EXERCISE DESCRIPTION:
State how many lines of the records include the word "round"; the reply is that number alone.
====
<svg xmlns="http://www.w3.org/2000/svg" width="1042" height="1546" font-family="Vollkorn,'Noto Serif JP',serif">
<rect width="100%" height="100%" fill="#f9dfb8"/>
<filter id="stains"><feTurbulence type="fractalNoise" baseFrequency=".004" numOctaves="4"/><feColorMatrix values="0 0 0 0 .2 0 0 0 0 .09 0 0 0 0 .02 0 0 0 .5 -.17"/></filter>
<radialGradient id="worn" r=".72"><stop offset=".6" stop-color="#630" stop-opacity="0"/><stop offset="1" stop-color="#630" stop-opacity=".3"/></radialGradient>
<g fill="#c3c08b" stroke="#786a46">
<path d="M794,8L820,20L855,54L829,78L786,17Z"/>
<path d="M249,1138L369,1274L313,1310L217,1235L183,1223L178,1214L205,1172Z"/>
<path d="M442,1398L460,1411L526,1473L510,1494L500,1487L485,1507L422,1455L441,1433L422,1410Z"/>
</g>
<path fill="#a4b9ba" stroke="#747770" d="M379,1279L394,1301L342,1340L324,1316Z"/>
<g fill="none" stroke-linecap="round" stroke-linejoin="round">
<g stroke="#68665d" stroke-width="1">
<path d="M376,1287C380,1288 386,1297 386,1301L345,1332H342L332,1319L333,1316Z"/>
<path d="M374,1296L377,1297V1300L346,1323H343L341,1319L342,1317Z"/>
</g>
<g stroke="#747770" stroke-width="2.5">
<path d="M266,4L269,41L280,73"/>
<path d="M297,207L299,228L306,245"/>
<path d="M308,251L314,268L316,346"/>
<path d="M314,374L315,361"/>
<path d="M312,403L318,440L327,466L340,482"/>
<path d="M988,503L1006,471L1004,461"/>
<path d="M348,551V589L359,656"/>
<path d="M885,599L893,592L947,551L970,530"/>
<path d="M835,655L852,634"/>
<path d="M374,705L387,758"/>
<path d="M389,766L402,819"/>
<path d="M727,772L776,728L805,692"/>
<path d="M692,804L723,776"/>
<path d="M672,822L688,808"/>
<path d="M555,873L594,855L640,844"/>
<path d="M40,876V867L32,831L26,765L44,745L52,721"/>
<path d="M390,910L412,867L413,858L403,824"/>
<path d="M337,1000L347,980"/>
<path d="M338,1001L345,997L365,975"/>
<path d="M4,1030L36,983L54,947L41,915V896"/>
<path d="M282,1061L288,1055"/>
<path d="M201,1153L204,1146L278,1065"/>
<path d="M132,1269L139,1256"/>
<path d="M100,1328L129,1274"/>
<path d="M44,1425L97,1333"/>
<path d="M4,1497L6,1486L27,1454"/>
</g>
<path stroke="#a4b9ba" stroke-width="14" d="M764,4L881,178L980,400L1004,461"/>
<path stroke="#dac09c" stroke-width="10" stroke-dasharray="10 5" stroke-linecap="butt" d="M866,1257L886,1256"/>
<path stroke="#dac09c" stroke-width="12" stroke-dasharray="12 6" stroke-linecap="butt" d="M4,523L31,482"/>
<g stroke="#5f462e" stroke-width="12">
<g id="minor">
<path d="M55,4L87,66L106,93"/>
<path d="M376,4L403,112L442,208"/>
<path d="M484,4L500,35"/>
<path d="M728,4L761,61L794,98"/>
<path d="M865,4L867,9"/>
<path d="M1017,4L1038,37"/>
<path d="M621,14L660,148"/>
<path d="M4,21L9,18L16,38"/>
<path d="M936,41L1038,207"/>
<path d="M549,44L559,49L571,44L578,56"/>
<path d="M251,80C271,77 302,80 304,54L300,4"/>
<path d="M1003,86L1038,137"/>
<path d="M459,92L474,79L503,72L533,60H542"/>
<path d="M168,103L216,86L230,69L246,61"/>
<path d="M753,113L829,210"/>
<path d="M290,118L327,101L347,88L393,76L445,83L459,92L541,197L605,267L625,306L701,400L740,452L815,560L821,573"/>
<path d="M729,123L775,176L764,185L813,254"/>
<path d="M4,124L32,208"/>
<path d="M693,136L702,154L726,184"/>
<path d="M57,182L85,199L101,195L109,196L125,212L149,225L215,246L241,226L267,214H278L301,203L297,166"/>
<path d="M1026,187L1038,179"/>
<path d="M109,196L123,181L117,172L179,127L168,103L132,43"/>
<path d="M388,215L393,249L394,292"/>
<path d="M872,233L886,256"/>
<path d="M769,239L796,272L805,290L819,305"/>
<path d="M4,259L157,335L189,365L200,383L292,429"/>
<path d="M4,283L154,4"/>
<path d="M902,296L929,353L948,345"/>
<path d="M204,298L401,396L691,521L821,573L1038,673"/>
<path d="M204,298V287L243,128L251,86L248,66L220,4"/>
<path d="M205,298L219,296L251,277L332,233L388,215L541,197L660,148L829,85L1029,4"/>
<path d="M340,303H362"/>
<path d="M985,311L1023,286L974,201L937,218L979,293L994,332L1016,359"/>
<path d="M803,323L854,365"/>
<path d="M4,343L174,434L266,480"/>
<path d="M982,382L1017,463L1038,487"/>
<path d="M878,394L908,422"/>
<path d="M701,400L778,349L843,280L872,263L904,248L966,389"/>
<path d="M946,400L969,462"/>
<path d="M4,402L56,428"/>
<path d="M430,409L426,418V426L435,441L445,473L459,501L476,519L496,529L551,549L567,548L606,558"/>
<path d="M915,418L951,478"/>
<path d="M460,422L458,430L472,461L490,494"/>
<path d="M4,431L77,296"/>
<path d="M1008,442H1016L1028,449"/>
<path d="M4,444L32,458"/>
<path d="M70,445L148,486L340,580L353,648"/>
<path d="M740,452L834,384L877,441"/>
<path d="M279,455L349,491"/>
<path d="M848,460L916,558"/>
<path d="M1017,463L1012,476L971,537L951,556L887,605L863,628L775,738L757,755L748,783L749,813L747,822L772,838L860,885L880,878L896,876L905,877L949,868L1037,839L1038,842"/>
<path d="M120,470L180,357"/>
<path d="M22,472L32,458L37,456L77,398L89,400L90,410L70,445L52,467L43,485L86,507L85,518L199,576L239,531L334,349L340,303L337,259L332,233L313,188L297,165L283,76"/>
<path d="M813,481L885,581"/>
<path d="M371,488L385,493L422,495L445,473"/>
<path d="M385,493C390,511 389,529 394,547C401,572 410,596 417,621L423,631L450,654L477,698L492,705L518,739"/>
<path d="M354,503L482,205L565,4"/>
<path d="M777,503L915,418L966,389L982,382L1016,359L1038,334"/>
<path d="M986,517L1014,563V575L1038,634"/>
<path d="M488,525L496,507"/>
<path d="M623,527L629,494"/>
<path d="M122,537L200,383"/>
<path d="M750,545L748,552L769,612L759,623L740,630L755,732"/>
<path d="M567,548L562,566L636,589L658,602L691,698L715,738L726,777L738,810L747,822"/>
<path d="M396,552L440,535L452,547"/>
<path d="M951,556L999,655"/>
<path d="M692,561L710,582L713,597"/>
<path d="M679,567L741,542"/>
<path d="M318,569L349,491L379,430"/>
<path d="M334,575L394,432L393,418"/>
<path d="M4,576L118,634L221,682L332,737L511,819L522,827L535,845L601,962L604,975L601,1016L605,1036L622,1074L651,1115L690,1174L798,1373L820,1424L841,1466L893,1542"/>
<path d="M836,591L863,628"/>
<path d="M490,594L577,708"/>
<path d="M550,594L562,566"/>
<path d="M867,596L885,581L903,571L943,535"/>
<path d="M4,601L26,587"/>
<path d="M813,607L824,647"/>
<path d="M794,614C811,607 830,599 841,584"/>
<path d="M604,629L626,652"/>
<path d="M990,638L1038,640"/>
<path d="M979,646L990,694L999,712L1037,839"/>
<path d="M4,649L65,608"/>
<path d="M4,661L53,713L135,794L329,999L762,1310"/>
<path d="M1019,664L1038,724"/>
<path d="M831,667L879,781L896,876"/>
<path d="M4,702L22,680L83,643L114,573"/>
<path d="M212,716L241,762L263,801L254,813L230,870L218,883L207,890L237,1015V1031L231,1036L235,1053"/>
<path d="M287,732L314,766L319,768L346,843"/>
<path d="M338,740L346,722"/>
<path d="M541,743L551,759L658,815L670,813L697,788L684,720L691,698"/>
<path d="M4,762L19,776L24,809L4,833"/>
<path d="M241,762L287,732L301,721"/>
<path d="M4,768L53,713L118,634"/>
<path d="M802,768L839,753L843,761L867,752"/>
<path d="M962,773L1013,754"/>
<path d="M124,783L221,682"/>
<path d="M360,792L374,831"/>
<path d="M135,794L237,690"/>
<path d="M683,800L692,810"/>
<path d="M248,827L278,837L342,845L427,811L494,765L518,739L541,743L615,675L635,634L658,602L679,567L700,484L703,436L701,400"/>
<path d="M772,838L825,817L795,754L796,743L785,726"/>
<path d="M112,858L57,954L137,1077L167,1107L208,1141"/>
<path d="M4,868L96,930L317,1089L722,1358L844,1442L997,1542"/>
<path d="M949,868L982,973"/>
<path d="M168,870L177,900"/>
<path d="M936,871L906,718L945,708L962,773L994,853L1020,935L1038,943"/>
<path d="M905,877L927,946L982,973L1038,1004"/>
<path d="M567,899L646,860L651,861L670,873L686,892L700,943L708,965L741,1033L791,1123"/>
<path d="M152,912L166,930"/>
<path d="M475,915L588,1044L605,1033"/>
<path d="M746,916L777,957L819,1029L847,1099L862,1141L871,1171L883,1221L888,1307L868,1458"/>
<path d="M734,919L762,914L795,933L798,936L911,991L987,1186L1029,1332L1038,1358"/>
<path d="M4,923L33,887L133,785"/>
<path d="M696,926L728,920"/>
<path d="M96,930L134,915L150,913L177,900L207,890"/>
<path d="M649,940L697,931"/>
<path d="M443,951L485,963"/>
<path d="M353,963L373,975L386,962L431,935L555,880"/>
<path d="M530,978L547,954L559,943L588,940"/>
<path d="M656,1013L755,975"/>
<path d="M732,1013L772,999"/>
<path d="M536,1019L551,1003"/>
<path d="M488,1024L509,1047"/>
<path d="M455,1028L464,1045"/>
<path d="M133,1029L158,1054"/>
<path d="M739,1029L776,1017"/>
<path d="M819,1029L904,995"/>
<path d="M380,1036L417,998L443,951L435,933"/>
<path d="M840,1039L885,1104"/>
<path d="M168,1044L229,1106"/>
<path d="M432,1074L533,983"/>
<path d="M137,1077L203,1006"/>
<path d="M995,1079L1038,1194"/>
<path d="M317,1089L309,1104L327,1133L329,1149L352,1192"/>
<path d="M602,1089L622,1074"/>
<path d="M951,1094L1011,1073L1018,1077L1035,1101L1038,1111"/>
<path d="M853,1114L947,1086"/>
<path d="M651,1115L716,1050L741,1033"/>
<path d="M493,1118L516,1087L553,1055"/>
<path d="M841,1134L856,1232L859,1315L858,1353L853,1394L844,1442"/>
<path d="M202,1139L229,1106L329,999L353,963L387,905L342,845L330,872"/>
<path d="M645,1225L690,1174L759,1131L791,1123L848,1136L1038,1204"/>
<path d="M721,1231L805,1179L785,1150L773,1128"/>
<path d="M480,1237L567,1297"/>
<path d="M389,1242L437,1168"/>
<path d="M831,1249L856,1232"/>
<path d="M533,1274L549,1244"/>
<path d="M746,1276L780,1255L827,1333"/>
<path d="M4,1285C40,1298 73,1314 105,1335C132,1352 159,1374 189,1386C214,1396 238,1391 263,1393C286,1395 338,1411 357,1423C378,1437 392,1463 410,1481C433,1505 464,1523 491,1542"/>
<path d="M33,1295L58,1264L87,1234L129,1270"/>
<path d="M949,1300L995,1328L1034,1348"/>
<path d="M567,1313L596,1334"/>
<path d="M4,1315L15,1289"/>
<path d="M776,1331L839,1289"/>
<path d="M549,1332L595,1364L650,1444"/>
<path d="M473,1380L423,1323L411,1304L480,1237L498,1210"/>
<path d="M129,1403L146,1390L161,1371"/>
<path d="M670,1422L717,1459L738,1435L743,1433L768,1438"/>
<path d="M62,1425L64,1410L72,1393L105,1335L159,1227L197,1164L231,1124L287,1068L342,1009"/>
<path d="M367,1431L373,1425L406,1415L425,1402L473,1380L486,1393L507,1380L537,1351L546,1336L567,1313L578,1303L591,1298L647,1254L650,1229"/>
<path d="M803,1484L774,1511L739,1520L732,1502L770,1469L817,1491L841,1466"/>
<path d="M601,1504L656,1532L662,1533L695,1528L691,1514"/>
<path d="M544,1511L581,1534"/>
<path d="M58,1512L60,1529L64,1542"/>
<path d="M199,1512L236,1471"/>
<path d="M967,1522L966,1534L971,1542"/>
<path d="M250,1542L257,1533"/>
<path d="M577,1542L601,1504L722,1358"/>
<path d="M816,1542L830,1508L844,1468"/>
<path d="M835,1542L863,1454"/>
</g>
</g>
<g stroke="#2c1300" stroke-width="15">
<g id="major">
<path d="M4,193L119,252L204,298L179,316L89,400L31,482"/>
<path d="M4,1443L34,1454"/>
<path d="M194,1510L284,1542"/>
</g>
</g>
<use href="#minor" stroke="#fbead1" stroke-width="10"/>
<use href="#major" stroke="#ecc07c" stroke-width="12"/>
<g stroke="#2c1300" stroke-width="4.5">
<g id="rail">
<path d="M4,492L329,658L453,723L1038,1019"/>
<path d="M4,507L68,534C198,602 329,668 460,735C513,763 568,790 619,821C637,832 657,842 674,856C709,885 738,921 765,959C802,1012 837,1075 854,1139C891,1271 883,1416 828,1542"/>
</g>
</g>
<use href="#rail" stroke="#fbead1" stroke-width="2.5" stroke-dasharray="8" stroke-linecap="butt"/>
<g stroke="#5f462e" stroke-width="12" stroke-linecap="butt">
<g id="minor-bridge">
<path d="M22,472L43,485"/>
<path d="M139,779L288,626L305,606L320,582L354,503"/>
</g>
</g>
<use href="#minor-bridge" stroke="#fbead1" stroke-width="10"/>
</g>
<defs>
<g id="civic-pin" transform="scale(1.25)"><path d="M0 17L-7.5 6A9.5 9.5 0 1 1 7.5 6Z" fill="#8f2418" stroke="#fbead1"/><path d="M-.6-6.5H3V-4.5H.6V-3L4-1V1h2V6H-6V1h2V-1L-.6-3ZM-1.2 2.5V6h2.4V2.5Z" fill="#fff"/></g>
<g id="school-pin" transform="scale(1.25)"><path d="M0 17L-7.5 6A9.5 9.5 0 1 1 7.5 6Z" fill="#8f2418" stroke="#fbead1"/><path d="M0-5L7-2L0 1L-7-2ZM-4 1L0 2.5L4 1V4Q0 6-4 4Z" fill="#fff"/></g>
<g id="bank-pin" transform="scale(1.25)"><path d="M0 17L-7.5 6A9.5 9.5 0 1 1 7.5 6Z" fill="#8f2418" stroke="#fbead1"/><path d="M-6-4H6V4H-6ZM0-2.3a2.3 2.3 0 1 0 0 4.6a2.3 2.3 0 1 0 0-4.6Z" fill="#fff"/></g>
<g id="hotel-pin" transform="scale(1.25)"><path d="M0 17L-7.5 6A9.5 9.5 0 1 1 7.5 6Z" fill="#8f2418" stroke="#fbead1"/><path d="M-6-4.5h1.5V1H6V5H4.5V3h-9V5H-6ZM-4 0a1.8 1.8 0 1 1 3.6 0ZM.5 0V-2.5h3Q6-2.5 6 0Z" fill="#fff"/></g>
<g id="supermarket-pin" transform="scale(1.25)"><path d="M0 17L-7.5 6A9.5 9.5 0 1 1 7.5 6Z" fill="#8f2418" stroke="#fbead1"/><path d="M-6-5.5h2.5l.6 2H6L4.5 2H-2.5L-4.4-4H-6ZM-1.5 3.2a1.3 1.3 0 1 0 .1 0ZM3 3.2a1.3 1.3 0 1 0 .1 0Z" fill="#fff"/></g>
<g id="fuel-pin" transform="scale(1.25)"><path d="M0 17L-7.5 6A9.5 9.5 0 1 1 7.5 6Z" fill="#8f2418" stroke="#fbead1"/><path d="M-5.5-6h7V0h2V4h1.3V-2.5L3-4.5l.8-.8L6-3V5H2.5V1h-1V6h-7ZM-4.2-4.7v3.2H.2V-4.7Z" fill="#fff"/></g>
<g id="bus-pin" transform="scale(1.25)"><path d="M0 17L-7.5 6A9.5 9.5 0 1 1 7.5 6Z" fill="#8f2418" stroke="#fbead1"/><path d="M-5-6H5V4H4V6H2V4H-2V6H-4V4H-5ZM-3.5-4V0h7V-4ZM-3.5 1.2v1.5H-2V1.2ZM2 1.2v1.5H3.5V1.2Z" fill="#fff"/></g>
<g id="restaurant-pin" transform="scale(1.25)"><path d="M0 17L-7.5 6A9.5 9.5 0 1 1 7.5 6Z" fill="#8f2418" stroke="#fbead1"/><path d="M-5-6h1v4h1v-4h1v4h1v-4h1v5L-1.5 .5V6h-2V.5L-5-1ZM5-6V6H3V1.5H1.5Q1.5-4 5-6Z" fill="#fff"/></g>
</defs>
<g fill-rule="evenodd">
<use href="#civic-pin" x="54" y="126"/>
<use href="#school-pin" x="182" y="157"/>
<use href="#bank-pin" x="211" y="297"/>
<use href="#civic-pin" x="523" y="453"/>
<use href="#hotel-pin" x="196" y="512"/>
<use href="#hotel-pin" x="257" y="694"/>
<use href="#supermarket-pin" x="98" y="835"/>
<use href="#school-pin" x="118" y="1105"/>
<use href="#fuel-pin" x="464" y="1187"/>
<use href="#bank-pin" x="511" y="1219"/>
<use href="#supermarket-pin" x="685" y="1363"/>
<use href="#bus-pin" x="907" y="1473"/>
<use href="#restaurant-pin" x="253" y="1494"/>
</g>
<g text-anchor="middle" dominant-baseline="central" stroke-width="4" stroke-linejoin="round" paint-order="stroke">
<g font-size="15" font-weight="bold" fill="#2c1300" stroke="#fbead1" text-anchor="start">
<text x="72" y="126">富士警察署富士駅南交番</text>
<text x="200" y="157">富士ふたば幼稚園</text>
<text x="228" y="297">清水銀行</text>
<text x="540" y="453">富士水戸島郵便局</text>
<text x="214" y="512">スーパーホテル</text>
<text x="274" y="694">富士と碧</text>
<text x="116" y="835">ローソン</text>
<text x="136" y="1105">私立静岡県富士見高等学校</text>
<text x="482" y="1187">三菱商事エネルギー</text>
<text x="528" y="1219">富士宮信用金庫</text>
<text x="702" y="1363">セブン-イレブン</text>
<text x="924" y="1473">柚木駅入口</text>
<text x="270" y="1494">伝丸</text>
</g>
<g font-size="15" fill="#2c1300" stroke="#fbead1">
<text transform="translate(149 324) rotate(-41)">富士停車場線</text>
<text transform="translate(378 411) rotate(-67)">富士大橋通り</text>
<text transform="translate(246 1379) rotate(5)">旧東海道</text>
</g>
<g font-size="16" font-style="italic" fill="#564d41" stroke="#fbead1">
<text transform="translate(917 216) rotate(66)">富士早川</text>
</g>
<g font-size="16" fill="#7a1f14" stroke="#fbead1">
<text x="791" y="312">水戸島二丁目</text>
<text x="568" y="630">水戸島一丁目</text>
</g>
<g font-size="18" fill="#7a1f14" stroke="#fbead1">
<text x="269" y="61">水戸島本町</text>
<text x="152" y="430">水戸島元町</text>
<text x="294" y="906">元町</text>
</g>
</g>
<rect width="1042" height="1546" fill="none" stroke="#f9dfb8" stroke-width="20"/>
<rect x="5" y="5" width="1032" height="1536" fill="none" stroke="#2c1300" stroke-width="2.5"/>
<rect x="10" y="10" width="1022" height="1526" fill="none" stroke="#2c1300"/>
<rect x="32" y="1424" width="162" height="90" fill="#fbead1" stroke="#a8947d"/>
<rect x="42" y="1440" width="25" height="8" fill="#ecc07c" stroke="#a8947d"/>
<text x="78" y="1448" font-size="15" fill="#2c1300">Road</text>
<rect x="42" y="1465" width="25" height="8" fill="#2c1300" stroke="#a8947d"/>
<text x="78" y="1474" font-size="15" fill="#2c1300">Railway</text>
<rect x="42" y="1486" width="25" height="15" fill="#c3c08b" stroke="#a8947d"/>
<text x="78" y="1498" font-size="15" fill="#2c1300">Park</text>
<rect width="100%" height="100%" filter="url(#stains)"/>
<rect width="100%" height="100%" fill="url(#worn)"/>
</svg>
====
ANSWER AREA:
2